Клаван часто бегал к коменданту, а с коллегами-фельдфебелями не дружил. Они его не терпели. Он искал близости с теми заключенными, которые могли поговорить с ним о книжных премудростях. Придя к Гоппе, Клаван выкладывал ему все что слышал от узников. Его рассказы не были доносами в полном смысле слова, не преследовали дурных целей. Только безграничная наивность развязывала Клавану язык. И кроме того, Гоппе являлся для него непререкаемым авторитетом, олицетворением благородства. Он шел к коменданту, как на исповедь.

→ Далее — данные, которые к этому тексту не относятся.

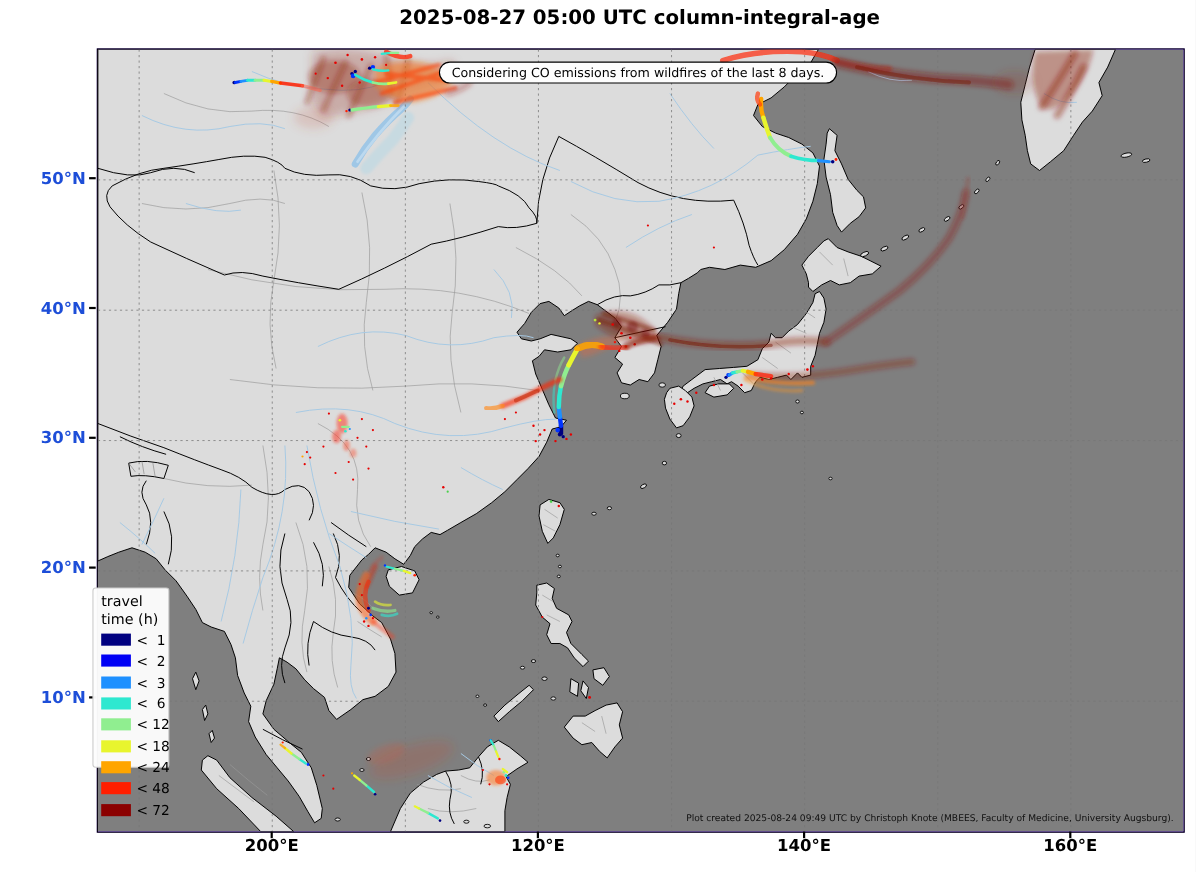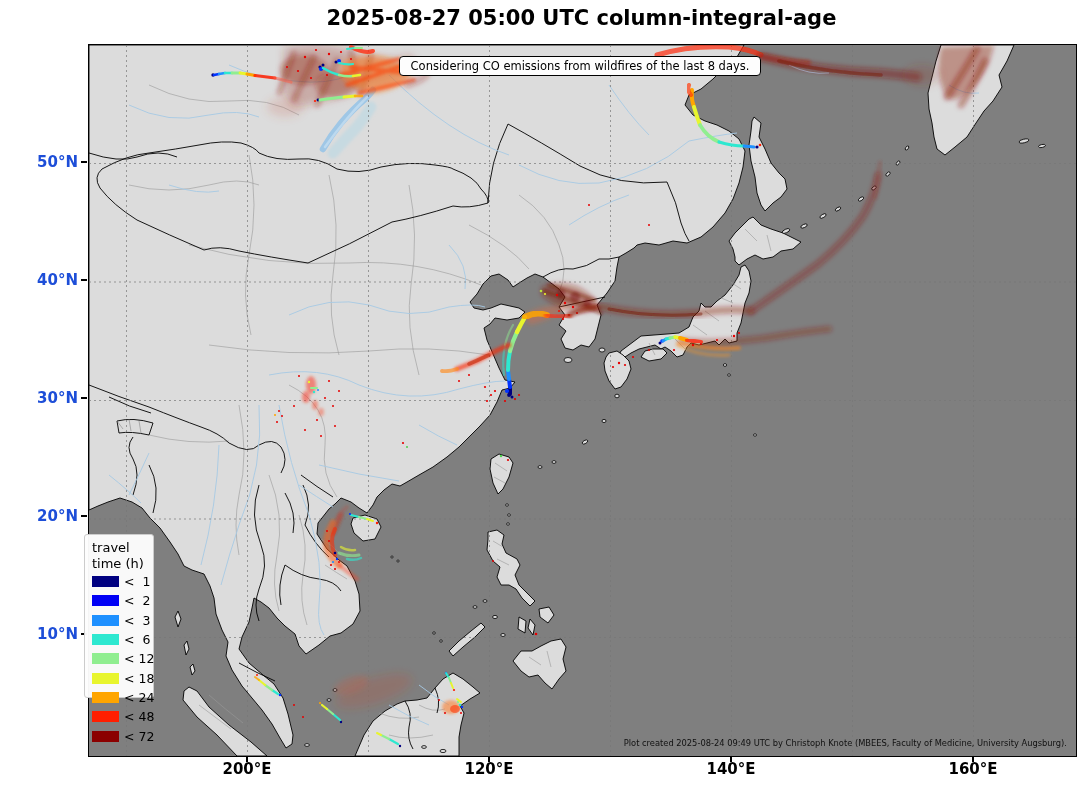--- a/index.html
+++ b/index.html
@@ -1,20 +1,20 @@
 <!DOCTYPE html>
 <html><head>
 <meta charset="utf-8">
 <style>
   html,body{margin:0;padding:0;background:#fff;}
   .fig{position:relative;width:1087px;height:793px;background:#fff;font-family:"DejaVu Sans","Liberation Sans",sans-serif;overflow:hidden;}
-  .title{position:absolute;left:88px;top:6px;width:987px;text-align:center;font-size:21px;font-weight:bold;color:#000;}
+  .title{position:absolute;left:88px;top:6px;width:987px;text-align:center;font-size:18px;font-weight:bold;color:#000;}
   .plot{position:absolute;left:88px;top:44px;width:987px;height:711px;border:1.6px solid #000;box-sizing:content-box;background:#8b5cf6;}
   .plot svg{display:block;}
-  .ann{position:absolute;left:399px;top:56px;width:352px;background:#fdfdfd;border:1.5px solid #000;border-radius:4px;
+  .ann{position:absolute;left:399px;top:56px;width:352px;background:#fdfdfd;border:1.5px solid #000;border-radius:12px;
        font-size:11.5px;line-height:14px;text-align:center;padding:2px 4px;color:#000;z-index:6;}
   .legend{position:absolute;left:84px;top:534px;width:70px;height:164px;background:rgba(253,253,253,.97);
           border:1px solid #cccccc;border-radius:3px;padding:5px 0 8px 7px;box-sizing:border-box;z-index:6;}
   .legend .lt{font-size:13px;line-height:16px;color:#000;}
   .lrow{display:flex;align-items:center;height:19.3px;}
   .lrow .sw{width:27px;height:11px;margin-right:5px;flex:0 0 auto;}
   .lrow .lbl{font-size:12.5px;color:#000;white-space:pre;}
   .ytick{position:absolute;left:0;width:78px;text-align:right;font-size:15px;font-weight:bold;color:#1d4ed8;height:18px;line-height:18px;}
   .xtick{position:absolute;width:90px;text-align:center;font-size:15px;font-weight:bold;color:#000;top:760px;height:18px;line-height:18px;}
   .tkx{position:absolute;width:1.6px;height:6px;background:#000;top:756px;}

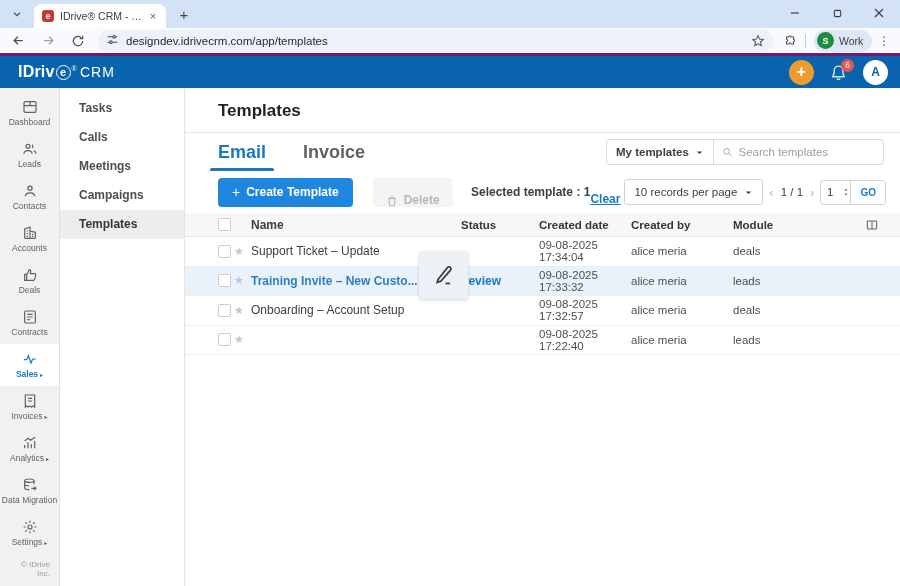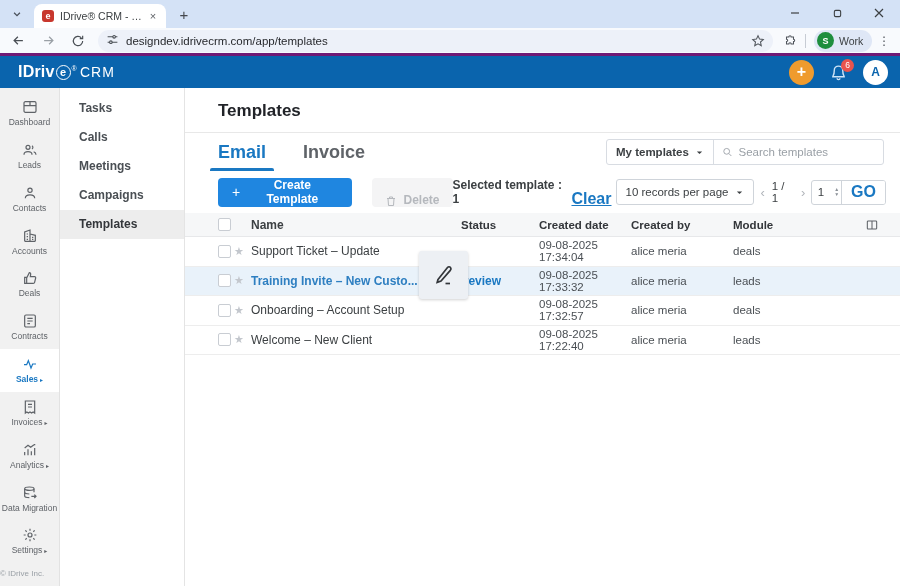--- a/index.html
+++ b/index.html
@@ -45,21 +45,21 @@
 
   
   .sidenav { position:absolute; top:88px; left:0; width:60px; height:498px; background:#f1f1f1; border-right:1px solid #e2e2e2; display:flex; flex-direction:column; padding-top:4px; }
   .sn-item { height:44px; display:flex; flex-direction:column; align-items:center; justify-content:center; gap:3px; color:#5f6368; }
   .sn-item .sn-label { font-size:8.5px; text-align:left; line-height:1.1; }
   .sn-item svg { stroke:#5f6368; }
   .sn-item.active { background:#fff; color:#1a78c2; }
   .sn-item.active svg { stroke:#1a78c2; }
   .sn-item.active .sn-label { color:#1a78c2; font-weight:bold; }
   .sn-arrow { font-size:6px; margin-left:2px; }
-  .sn-copy { margin-top:auto; padding:6px 0 8px; font-size:8px; color:#9aa0a6; text-align:left; }
+  .sn-copy { margin-top:auto; padding:6px 9px 8px; font-size:8px; color:#9aa0a6; text-align:right; }
 
   
   .subnav { position:absolute; top:88px; left:60px; width:125px; height:498px; background:#fff; border-right:1px solid #e4e4e4; padding-top:6px; }
   .subnav-item { height:29px; line-height:29px; padding-left:19px; font-size:12px; font-weight:bold; color:#4a4f54; }
   .subnav-item.active { background:#ededed; color:#33363a; }
 
   
   .main { position:absolute; top:88px; left:185px; width:715px; height:498px; background:#fff; }
   .page-title { font-size:17px; font-weight:bold; color:#212328; padding:13px 0 11px 33px; border-bottom:1px solid #e8e8e8; }
   .tabs-row { height:38px; display:flex; align-items:center; padding:0 16px 0 33px; }
@@ -71,29 +71,29 @@
   .search-box { flex:1; display:flex; align-items:center; padding:0 8px; gap:6px; }
   .search-box input { border:none; outline:none; width:100%; font-size:11.5px; font-family:inherit; color:#3c4043; background:transparent; }
   .search-box input::placeholder { color:#9aa0a6; }
 
   .actions-row { height:42px; display:flex; align-items:center; padding:0 14px 0 33px; }
   .btn-create { height:29px; background:#1f86e0; color:#fff; border:none; border-radius:4px; font-size:12px; font-weight:bold; padding:0 14px; display:flex; align-items:center; gap:6px; font-family:inherit; }
   .btn-create .plus { font-size:14px; font-weight:normal; }
   .btn-delete { height:29px; margin-left:20px; background:#f4f4f5; color:#b5b8bd; border:none; border-radius:4px; font-size:12px; font-weight:bold; padding:0 13px; display:flex; align-items:flex-end; gap:6px; font-family:inherit; }
   .sel-info { margin-left:auto; display:flex; align-items:center; }
   .sel-text { font-size:12px; font-weight:bold; color:#3c4043; }
-  .clear-link { font-size:16px; font-weight:bold; color:#1a78c2; text-decoration:underline;margin-top:13px; }
+  .clear-link { font-size:12px; font-weight:bold; color:#1a78c2; text-decoration:underline;margin-top:13px; }
   .records-dd { height:26px; border:1px solid #cfd4da; border-radius:3px; display:flex; align-items:center; gap:7px; padding:0 9px; font-size:11.5px; color:#3c4043; margin-left:4px; white-space:nowrap; }
   .pager { display:flex; align-items:center; gap:7px; margin-left:6px; font-size:11.5px; color:#3c4043; }
   .pg-arrow { color:#b0b4ba; font-size:13px; }
   .goto { display:flex; margin-left:6px; border:1px solid #cfd4da; border-radius:3px; height:25px; overflow:hidden; }
   .goto-input { width:30px; display:flex; align-items:center; justify-content:center; border-right:1px solid #cfd4da; position:relative; }
   .goto-input input { width:18px; border:none; outline:none; font-size:11.5px; font-family:inherit; color:#3c4043; text-align:left; }
   .spinners { display:flex; flex-direction:column; font-size:5px; color:#8a9097; line-height:1; position:absolute; right:2px; }
-  .go-btn { display:flex; align-items:center; justify-content:center; padding:0 9px; color:#1a78c2; font-size:16px; font-weight:bold; background:#fff; }
+  .go-btn { display:flex; align-items:center; justify-content:center; padding:0 9px; color:#1a78c2; font-size:10px; font-weight:bold; background:#fff; }
 
   
   .tbl { width:100%; }
   .tr { display:grid; grid-template-columns:33px 16px 17px 210px 78px 92px 102px 108px 1fr; align-items:center; height:29.5px; border-bottom:1px solid #ededed; }
   .tr.head { background:#f6f7f8; height:24px; border-bottom:1px solid #e7e8ea; font-weight:bold; color:#33363a; font-size:11.5px; }
   .cb { width:13px; height:13px; border:1.5px solid #c9cdd3; border-radius:2px; background:#fff; grid-column:2; }
   .star { grid-column:3; color:#c3c7cd; font-size:11px; }
   .c-name { grid-column:4; font-size:12px; color:#3c4043; display:flex; align-items:center; white-space:nowrap; overflow:visible; }
   .c-status { grid-column:5; }
   .c-date { grid-column:6; font-size:11.5px; color:#4a4f54; }
@@ -414,21 +414,20 @@
         <span class="c-name">Onboarding – Account Setup</span>
         <span class="c-status"><span class="toggle"></span></span>
         <span class="c-date">09-08-2025 17:32:57</span>
         <span class="c-by">alice meria</span>
         <span class="c-mod">deals</span>
       </div>
 
       <div class="tr">
         <span class="cb"></span>
         <span class="star">★</span>
-        <span class="c-name">Welcome – New Client</span>
         <span class="c-status"><span class="toggle"></span></span>
         <span class="c-date">09-08-2025 17:22:40</span>
         <span class="c-by">alice meria</span>
         <span class="c-mod">leads</span>
       </div>
     </div>
   </div>
 
   <div class="pen-overlay">
     <svg width="24" height="24" viewBox="0 0 24 24" fill="none" stroke="#33363a" stroke-width="1.7">

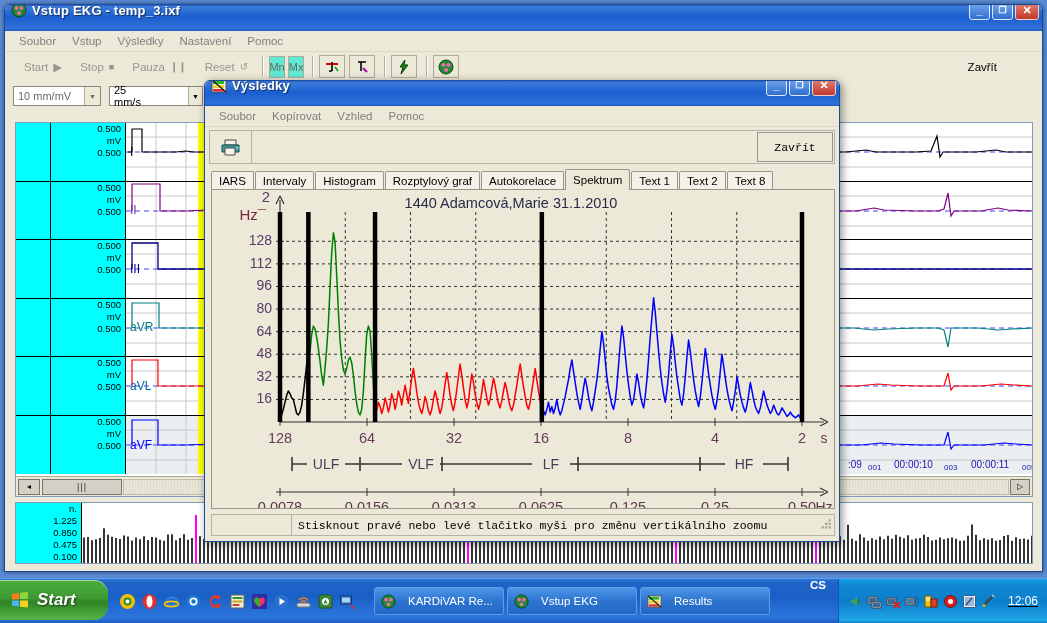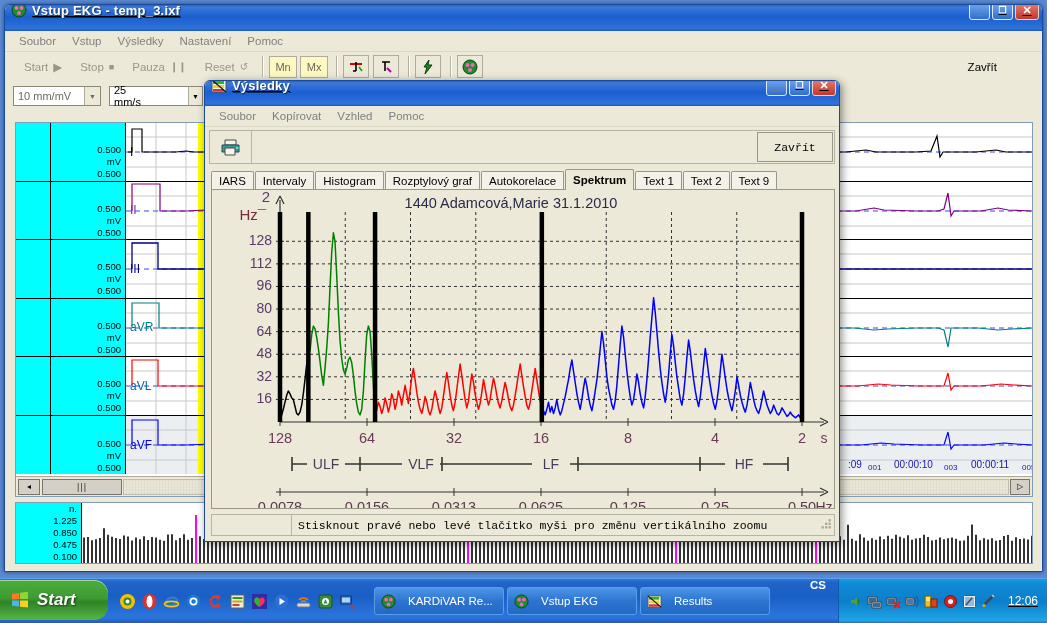--- a/index.html
+++ b/index.html
@@ -28,21 +28,20 @@
     box-shadow: 0 0 4px rgba(0,0,0,.5);
     overflow: hidden;
   }
   .titlebar {
     height: 26px;
     background: linear-gradient(to bottom,#2b63c4 0%,#3b7ada 8%,#1b5fd0 45%,#2f72d8 92%,#1a54bb 100%);
     display: flex; align-items: center;
     padding: 0 3px 16px 5px;
     border-radius: 5px 5px 0 0;
     position: relative;
-    text-decoration: underline;
   }
   .titlebar .tb-icon {
     width: 17px; height: 17px; margin-right: 5px;
     flex: 0 0 auto;
     display: flex; align-items: center; justify-content: center;
   }
   .titlebar .tb-text {
     color: #fff; font-size: 13px; font-weight: bold;
     text-shadow: 1px 1px 1px rgba(0,0,0,.55);
     white-space: nowrap;
@@ -83,23 +82,23 @@
     border-bottom: 0;
   }
   .tb-cmd {
     font-size: 11.5px; color: #9a968a;
     padding: 4px 9px;
     display: flex; align-items: center; gap: 5px;
     white-space: nowrap;
   }
   .tb-sep { width: 2px; height: 21px; border-left: 1px solid #b6b2a3; border-right: 1px solid #fff; margin: 0 5px; }
   .tb-sq {
-    width: 28px; height: 22px;
+    width: 16px; height: 22px;
     border: 1px solid #b0ac9d;
-    background: #fef9c3;
+    background: #5eead4;
     display: flex; align-items: center; justify-content: center;
     font-size: 11px; color: #6b6858; margin-right: 3px;
   }
   .tb-ico {
     width: 26px; height: 23px;
     border: 1px solid #b0ac9d;
     background: #ece9d8;
     display: flex; align-items: center; justify-content: center;
     margin-right: 4px;
   }
@@ -146,21 +145,21 @@
   .lead-gutter {
     width: 35px; background: #00ffff;
     flex: 0 0 35px;
     border-right: 1px solid #000;
   }
   .lead-scale {
     width: 75px; flex: 0 0 75px;
     background: #00ffff;
     font-size: 9.5px; color: #000;
     text-align: right; padding-right: 4px;
-    display: flex; flex-direction: column; justify-content: flex-end;
+    display: flex; flex-direction: column; justify-content: flex-start;
     line-height: 1.28;
     border-right: 1px solid #000;
   }
   .trace-wrap { flex: 1 1 auto; position: relative; overflow: hidden; }
   .trace-wrap svg { display: block; }
   .lead-name {
     position: absolute; left: 4px; top: 50%;
     transform: translateY(-50%);
     font-size: 12px; font-weight: 500;
     z-index: 4;
@@ -255,21 +254,21 @@
     border: 1px solid #9a968a; border-bottom: none;
     background: #f4f2e8;
     font-size: 11.5px; color: #000;
     display: flex; align-items: center;
     margin-right: 1px; border-radius: 2px 2px 0 0;
     white-space: nowrap;
     margin-top: 37px;
   }
   .tab.sel {
     height: 21px; background: #ece9d8;
-    font-weight: bold; margin-bottom: -1px;
+    font-weight: normal; margin-bottom: -1px;
     box-shadow: 0 1px 0 #ece9d8;
   }
   .chart-panel {
     margin: 0 4px 0 6px;
     height: 320px;
     border: 1px solid #9a968a;
     background: #ece9d8;
     position: relative; overflow: hidden;
   }
   .statuswrap {
@@ -1008,21 +1007,21 @@
 
     <div class="tabstrip">
       <span class="tab">IARS</span>
       <span class="tab">Intervaly</span>
       <span class="tab">Histogram</span>
       <span class="tab">Rozptylový graf</span>
       <span class="tab">Autokorelace</span>
       <span class="tab sel">Spektrum</span>
       <span class="tab">Text 1</span>
       <span class="tab">Text 2</span>
-      <span class="tab">Text 9</span>
+      <span class="tab">Text 8</span>
     </div>
 
     <div class="chart-panel">
       <svg id="spec-svg" width="624" height="318" viewBox="0 0 624 318">
           <rect x="0" y="0" width="624" height="318" fill="#ece9d8"></rect>
           <line x1="68" y1="51.29411764705884" x2="590" y2="51.29411764705884" stroke="#333" stroke-width="1" stroke-dasharray="3,3"></line>
           <text x="60" y="55.29411764705884" font-size="14" fill="#5a3a6a" font-family="&quot;Liberation Sans&quot;, sans-serif" text-anchor="end">128</text>
           <line x1="64" y1="51.29411764705884" x2="72" y2="51.29411764705884" stroke="#333" stroke-width="1"></line>
           <line x1="68" y1="73.88235294117646" x2="590" y2="73.88235294117646" stroke="#333" stroke-width="1" stroke-dasharray="3,3"></line>
           <text x="60" y="77.88235294117646" font-size="14" fill="#5a3a6a" font-family="&quot;Liberation Sans&quot;, sans-serif" text-anchor="end">112</text>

Клаван был апологетом войны. Самые светлые его воспоминания были связаны с годами войны. Она с точки зрения Клавана, с беспощадной необходимостью улучшала человеческую породу. Но когда пожар войны перебросился на территорию Германии, Клаван внес в свою теорию существенные коррективы и превратился в принципиального антимилитариста.
Моим приятелям-полякам он говорил, что не может понять литовцев. Всем ведь известно, что после войны Литва будет присоединена к Германии, литовцы получат возможность онемечиться, им будет оказана величайшая честь называться немцами. А они, литовцы, все почему-то ерепенятся, все чем-то недовольны!